**Requirement**
Each line of the data below holding the word "Normal" must be copied.
• • • •
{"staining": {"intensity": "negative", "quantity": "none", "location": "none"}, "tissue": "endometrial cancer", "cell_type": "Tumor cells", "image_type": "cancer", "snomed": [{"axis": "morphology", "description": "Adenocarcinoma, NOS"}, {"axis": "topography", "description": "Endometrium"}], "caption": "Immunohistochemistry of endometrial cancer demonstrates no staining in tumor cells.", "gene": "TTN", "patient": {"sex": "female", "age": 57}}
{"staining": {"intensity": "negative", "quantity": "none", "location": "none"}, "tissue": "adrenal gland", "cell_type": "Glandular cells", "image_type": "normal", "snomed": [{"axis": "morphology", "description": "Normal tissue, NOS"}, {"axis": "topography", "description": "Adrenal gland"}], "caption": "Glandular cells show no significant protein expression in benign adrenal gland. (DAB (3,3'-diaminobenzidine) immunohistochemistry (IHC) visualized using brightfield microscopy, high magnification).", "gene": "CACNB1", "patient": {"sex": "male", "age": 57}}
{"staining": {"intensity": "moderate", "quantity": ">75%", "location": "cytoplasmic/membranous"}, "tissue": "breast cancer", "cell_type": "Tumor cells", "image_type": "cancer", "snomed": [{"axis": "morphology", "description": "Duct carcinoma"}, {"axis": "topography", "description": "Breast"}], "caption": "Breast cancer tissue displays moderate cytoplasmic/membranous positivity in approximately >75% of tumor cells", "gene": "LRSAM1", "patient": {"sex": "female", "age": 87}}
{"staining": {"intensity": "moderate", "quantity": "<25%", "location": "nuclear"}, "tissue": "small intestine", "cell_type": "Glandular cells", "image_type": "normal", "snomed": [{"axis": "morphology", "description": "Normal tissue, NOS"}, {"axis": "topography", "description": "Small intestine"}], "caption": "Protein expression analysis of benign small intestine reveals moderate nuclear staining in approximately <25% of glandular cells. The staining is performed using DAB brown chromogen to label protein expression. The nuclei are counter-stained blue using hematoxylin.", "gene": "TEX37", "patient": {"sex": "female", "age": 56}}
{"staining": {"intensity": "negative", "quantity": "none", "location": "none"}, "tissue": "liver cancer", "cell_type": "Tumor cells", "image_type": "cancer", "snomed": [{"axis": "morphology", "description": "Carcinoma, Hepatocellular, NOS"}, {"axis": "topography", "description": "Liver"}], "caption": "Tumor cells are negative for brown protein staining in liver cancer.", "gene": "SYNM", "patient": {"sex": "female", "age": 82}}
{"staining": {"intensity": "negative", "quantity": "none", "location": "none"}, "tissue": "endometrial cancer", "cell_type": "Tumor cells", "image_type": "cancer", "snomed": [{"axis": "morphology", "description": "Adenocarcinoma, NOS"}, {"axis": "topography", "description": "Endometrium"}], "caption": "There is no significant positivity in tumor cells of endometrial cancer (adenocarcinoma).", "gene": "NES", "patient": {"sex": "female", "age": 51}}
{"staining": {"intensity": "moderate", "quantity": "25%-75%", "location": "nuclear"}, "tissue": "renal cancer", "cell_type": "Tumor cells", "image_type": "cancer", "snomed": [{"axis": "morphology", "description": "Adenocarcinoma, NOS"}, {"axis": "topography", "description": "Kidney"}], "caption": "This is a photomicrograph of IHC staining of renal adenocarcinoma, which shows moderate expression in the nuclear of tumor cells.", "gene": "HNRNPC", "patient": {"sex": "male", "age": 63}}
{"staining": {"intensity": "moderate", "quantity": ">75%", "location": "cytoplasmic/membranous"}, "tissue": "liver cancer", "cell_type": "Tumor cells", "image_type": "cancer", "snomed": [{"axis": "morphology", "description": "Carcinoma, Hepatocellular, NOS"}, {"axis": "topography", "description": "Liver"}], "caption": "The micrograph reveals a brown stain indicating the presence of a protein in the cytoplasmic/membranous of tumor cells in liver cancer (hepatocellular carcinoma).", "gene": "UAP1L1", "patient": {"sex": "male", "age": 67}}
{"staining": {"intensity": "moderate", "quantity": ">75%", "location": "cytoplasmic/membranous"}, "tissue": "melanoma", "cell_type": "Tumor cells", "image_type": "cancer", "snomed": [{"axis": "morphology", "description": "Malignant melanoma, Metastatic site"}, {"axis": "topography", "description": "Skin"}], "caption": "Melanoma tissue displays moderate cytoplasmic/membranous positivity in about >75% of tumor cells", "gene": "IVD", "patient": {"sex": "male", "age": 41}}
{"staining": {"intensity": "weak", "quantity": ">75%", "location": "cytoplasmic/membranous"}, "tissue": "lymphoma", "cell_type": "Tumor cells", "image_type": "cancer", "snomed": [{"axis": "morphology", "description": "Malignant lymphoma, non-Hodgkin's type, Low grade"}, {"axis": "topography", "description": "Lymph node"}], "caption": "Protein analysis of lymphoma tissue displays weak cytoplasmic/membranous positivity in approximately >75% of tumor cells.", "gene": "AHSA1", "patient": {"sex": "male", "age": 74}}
• • • •
**Answer for this exercise**
{"staining": {"intensity": "negative", "quantity": "none", "location": "none"}, "tissue": "adrenal gland", "cell_type": "Glandular cells", "image_type": "normal", "snomed": [{"axis": "morphology", "description": "Normal tissue, NOS"}, {"axis": "topography", "description": "Adrenal gland"}], "caption": "Glandular cells show no significant protein expression in benign adrenal gland. (DAB (3,3'-diaminobenzidine) immunohistochemistry (IHC) visualized using brightfield microscopy, high magnification).", "gene": "CACNB1", "patient": {"sex": "male", "age": 57}}
{"staining": {"intensity": "moderate", "quantity": "<25%", "location": "nuclear"}, "tissue": "small intestine", "cell_type": "Glandular cells", "image_type": "normal", "snomed": [{"axis": "morphology", "description": "Normal tissue, NOS"}, {"axis": "topography", "description": "Small intestine"}], "caption": "Protein expression analysis of benign small intestine reveals moderate nuclear staining in approximately <25% of glandular cells. The staining is performed using DAB brown chromogen to label protein expression. The nuclei are counter-stained blue using hematoxylin.", "gene": "TEX37", "patient": {"sex": "female", "age": 56}}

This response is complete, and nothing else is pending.